"The name has an ancient ring," she smiled.
"I am the ancient Da Vasco," he pursued, advancing unsummoiied. She smiled at his temerity but did not stay him. "This is the helmet I wore four hundred years ago when I led the ancestors of the Lost Souls into this valley." The Queen smiled quiet unbelief, as she quietly asked:
"Then you were born four hundred years ago?"
"Yes, and never. I was never born. I am Da Vasco. I have always been. My home is in the sun."
Her delicately stenciled brows drew quizzically to interrogation, though she said nothing. From a gold-wrought box beside her on the divan she pinched what seemed a powder between a fragile and almost transparent thumb and forefinger, and her thin beautiful lips curved to gentle mockery as she casually tossed the powder into the great tripod. A sheen of smoke arose and in a moment was lost to sight.
"Look!" she commanded.
And Torres, approaching the great bowl, gazed into it. What he saw, the rest of his party never learned.
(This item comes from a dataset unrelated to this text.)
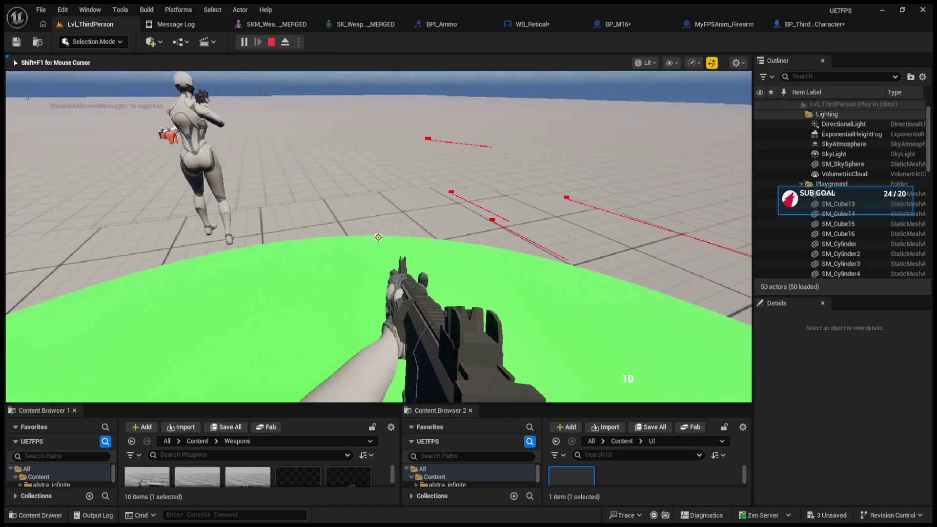
click(378, 238)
But the Queen herself leaned forward and gazing down from above, saw with him, her face a beautiful advertisement of gentle and pitying mockery. And what Torres himself saw was a bedroom and a birth in the second story of the Bocas del Tore house he had inherited. Pitiful it was, with its last secrecy exposed, as was the gently smiling pity in the Queen's face. And, in that flashing glimpse of magic vision, Torres saw confirmed about himself what he had always guessed and suspected.
"Would you see more," the Queen softly mocked. "I have shown you the beginning of you. Look now, and behold your ending."
But Torres, too deeply impressed by what he had already seen, shuddered away in recoil.
"Forgive me, Beautiful Woman," he pleaded. "And let me pass. Forget, as I shall hope ever to forget."